→ **Requirement A**:
Answer these questions using the technical debt discussion.
(i) What would never get built if all the cranes and scaffolding were replaced every few months?
(ii) In the bridge and road metaphor, what happens to the bridge if the problem is ignored long enough?
(iii) Which road in San Francisco is going to have a bus rapid transit lane running down the middle of it?
→ **Requirement B**: Repeat the portion of the technical debt discussion that starts at the words "Sometimes especially new" and ends after "model is available.".
→ **Requirement C**: Translate this sentence from the technical debt discussion into Spanish: "Cities would never get built if we replaced all the cranes and scaffolding every few months."

→ **Page extract**:
════════
I like this analogy because it also hints at some of the problems with overzealous tech debt work.
Sometimes especially new devs push for removing or replacing a crane even though it's working fine just because they don't understand how to use it or because a new model is available.
Cities would never get built if we replaced all the cranes and scaffolding every few months.
My favorite metaphor: bridge and road maintenance. Every now and then you have to fix potholes and repaint the bridge. Sometimes in order to do this you have to close some lanes to traffic. If you don't do this, you will accrue more and more potholes, and the bridge will start to rust. The longer this goes on, the harder it becomes to fix. If you ignore the problem long enough, the bridge will collapse one day with very little warning.
I think that metaphor is not very apt, because it doesn't capture the drag on future work. Bridges and roads are stationary.
This is why I don't like this kind of metaphor, and I don't like the Technical Debt metaphor. Because it doesn't convey the right concept. It conceals, obfuscates actual truths.
- Bad code
- Bad decisions
- Bad design
- Lack of maintenance
- Lack of proper business concept understanding
Those things mean something, you can make them more precise, but they could be actionable. Technical debt always needs a follow up question: so what is actually going on?
I use the example of publics works projects in San Francisco. There's a road called Van Ness that is going to have a bus rapid transit lane running down the middle of it. Should be really easy to do. But it's been about a decade and they're just hitting the last steps now. Why? Well, they needed to also upgrade the utilities below. But when they dug they found layer after layer of abandoned utilities, undocumented utilities, etc. So what should have been a simple operation dragged out for years because each action revealed something new.
════════
→ **Excerpted data**:
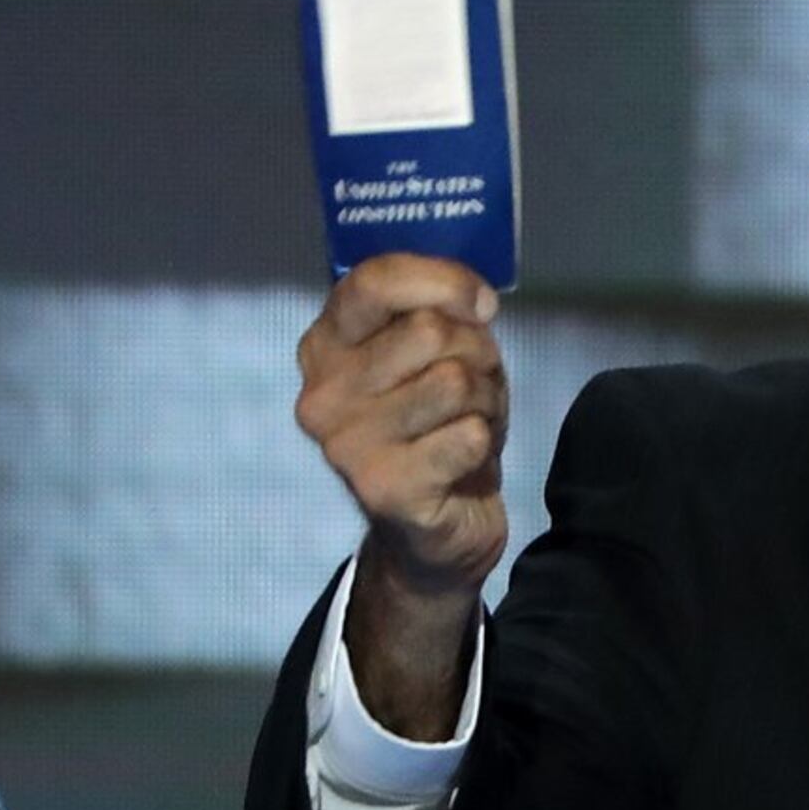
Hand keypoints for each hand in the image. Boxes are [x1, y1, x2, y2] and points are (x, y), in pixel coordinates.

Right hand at [299, 253, 512, 598]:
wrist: (434, 529)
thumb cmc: (435, 424)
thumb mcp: (431, 355)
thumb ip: (435, 312)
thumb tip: (474, 301)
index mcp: (324, 347)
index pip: (375, 282)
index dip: (444, 280)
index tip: (482, 304)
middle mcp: (321, 395)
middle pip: (429, 330)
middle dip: (477, 351)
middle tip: (475, 385)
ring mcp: (346, 446)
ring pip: (454, 381)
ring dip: (487, 399)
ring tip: (470, 422)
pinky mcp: (384, 490)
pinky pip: (468, 436)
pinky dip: (485, 442)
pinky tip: (466, 459)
════════
→ **Task response A**:
(i) Cities.
(ii) It will collapse one day with very little warning.
(iii) Van Ness.

→ **Task response B**:
Sometimes especially new devs push for removing or replacing a crane even though it's working fine just because they don't understand how to use it or because a new model is available.

→ **Task response C**: Las ciudades nunca se construirían si reemplazáramos todas las grúas y los andamios cada pocos meses.